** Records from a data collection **
● ● ● ● ● ● ●

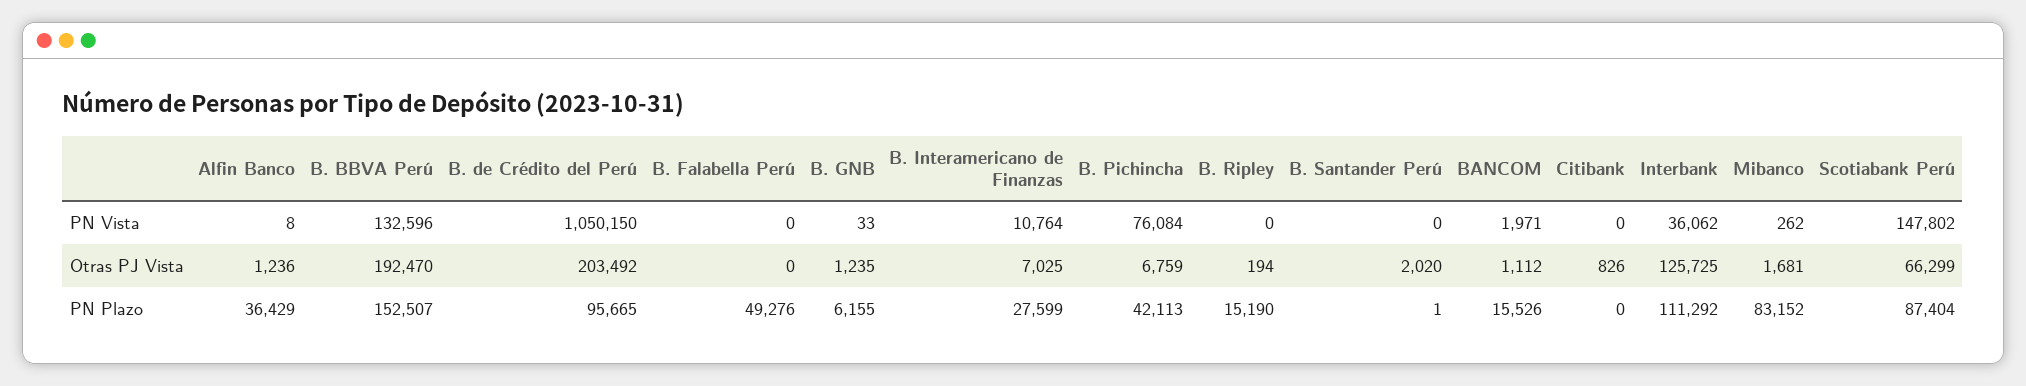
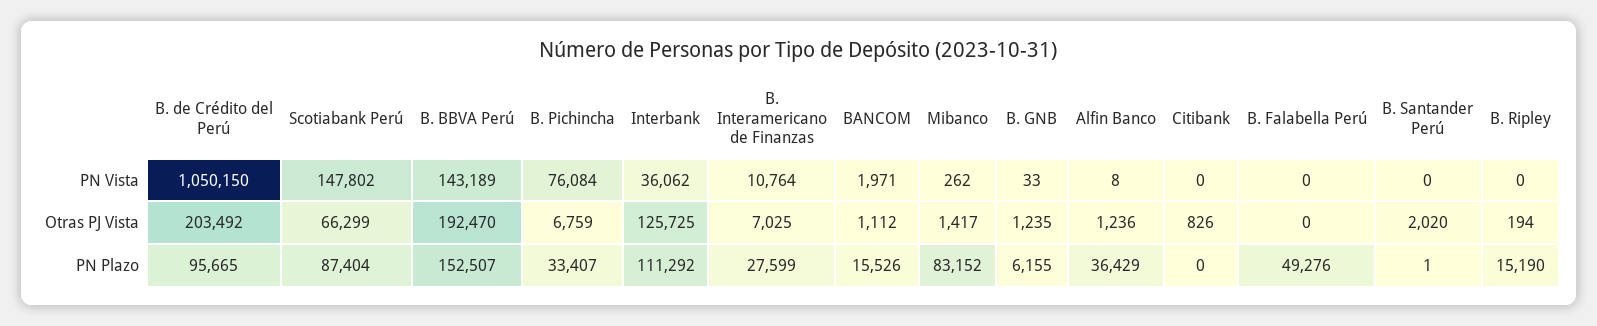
  {
    "Alfin Banco": {
      "PN Vista": 8,
      "Otras PJ Vista": 1236,
      "PN Plazo": 36429
    },
    "B. BBVA Perú": {
-     "PN Vista": 132596,
+     "PN Vista": 143189,
      "Otras PJ Vista": 192470,
      "PN Plazo": 152507
    },
    "B. de Crédito del Perú": {
      "PN Vista": 1050150,
      "Otras PJ Vista": 203492,
      "PN Plazo": 95665
    },
    "B. Falabella Perú": {
      "PN Vista": 0,
      "Otras PJ Vista": 0,
      "PN Plazo": 49276
    },
    "B. GNB": {
      "PN Vista": 33,
      "Otras PJ Vista": 1235,
      "PN Plazo": 6155
    },
    "B. Interamericano de Finanzas": {
      "PN Vista": 10764,
      "Otras PJ Vista": 7025,
      "PN Plazo": 27599
    },
    "B. Pichincha": {
      "PN Vista": 76084,
      "Otras PJ Vista": 6759,
-     "PN Plazo": 42113
+     "PN Plazo": 33407
    },
    "B. Ripley": {
      "PN Vista": 0,
      "Otras PJ Vista": 194,
      "PN Plazo": 15190
    },
    "B. Santander Perú": {
      "PN Vista": 0,
      "Otras PJ Vista": 2020,
      "PN Plazo": 1
    },
    "BANCOM": {
      "PN Vista": 1971,
      "Otras PJ Vista": 1112,
      "PN Plazo": 15526
    },
    "Citibank": {
      "PN Vista": 0,
      "Otras PJ Vista": 826,
      "PN Plazo": 0
    },
    "Interbank": {
      "PN Vista": 36062,
      "Otras PJ Vista": 125725,
      "PN Plazo": 111292
    },
    "Mibanco": {
      "PN Vista": 262,
-     "Otras PJ Vista": 1681,
+     "Otras PJ Vista": 1417,
      "PN Plazo": 83152
    },
    "Scotiabank Perú": {
      "PN Vista": 147802,
      "Otras PJ Vista": 66299,
      "PN Plazo": 87404
    }
  }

● ● ● ● ● ● ●

** WRITTEN TASK **
In the copy, omit the pictures and reproduce every entry exactly.

** EXPECTED ANSWER **
  {
    "Alfin Banco": {
      "PN Vista": 8,
      "Otras PJ Vista": 1236,
      "PN Plazo": 36429
    },
    "B. BBVA Perú": {
-     "PN Vista": 132596,
+     "PN Vista": 143189,
      "Otras PJ Vista": 192470,
      "PN Plazo": 152507
    },
    "B. de Crédito del Perú": {
      "PN Vista": 1050150,
      "Otras PJ Vista": 203492,
      "PN Plazo": 95665
    },
    "B. Falabella Perú": {
      "PN Vista": 0,
      "Otras PJ Vista": 0,
      "PN Plazo": 49276
    },
    "B. GNB": {
      "PN Vista": 33,
      "Otras PJ Vista": 1235,
      "PN Plazo": 6155
    },
    "B. Interamericano de Finanzas": {
      "PN Vista": 10764,
      "Otras PJ Vista": 7025,
      "PN Plazo": 27599
    },
    "B. Pichincha": {
      "PN Vista": 76084,
      "Otras PJ Vista": 6759,
-     "PN Plazo": 42113
+     "PN Plazo": 33407
    },
    "B. Ripley": {
      "PN Vista": 0,
      "Otras PJ Vista": 194,
      "PN Plazo": 15190
    },
    "B. Santander Perú": {
      "PN Vista": 0,
      "Otras PJ Vista": 2020,
      "PN Plazo": 1
    },
    "BANCOM": {
      "PN Vista": 1971,
      "Otras PJ Vista": 1112,
      "PN Plazo": 15526
    },
    "Citibank": {
      "PN Vista": 0,
      "Otras PJ Vista": 826,
      "PN Plazo": 0
    },
    "Interbank": {
      "PN Vista": 36062,
      "Otras PJ Vista": 125725,
      "PN Plazo": 111292
    },
    "Mibanco": {
      "PN Vista": 262,
-     "Otras PJ Vista": 1681,
+     "Otras PJ Vista": 1417,
      "PN Plazo": 83152
    },
    "Scotiabank Perú": {
      "PN Vista": 147802,
      "Otras PJ Vista": 66299,
      "PN Plazo": 87404
    }
  }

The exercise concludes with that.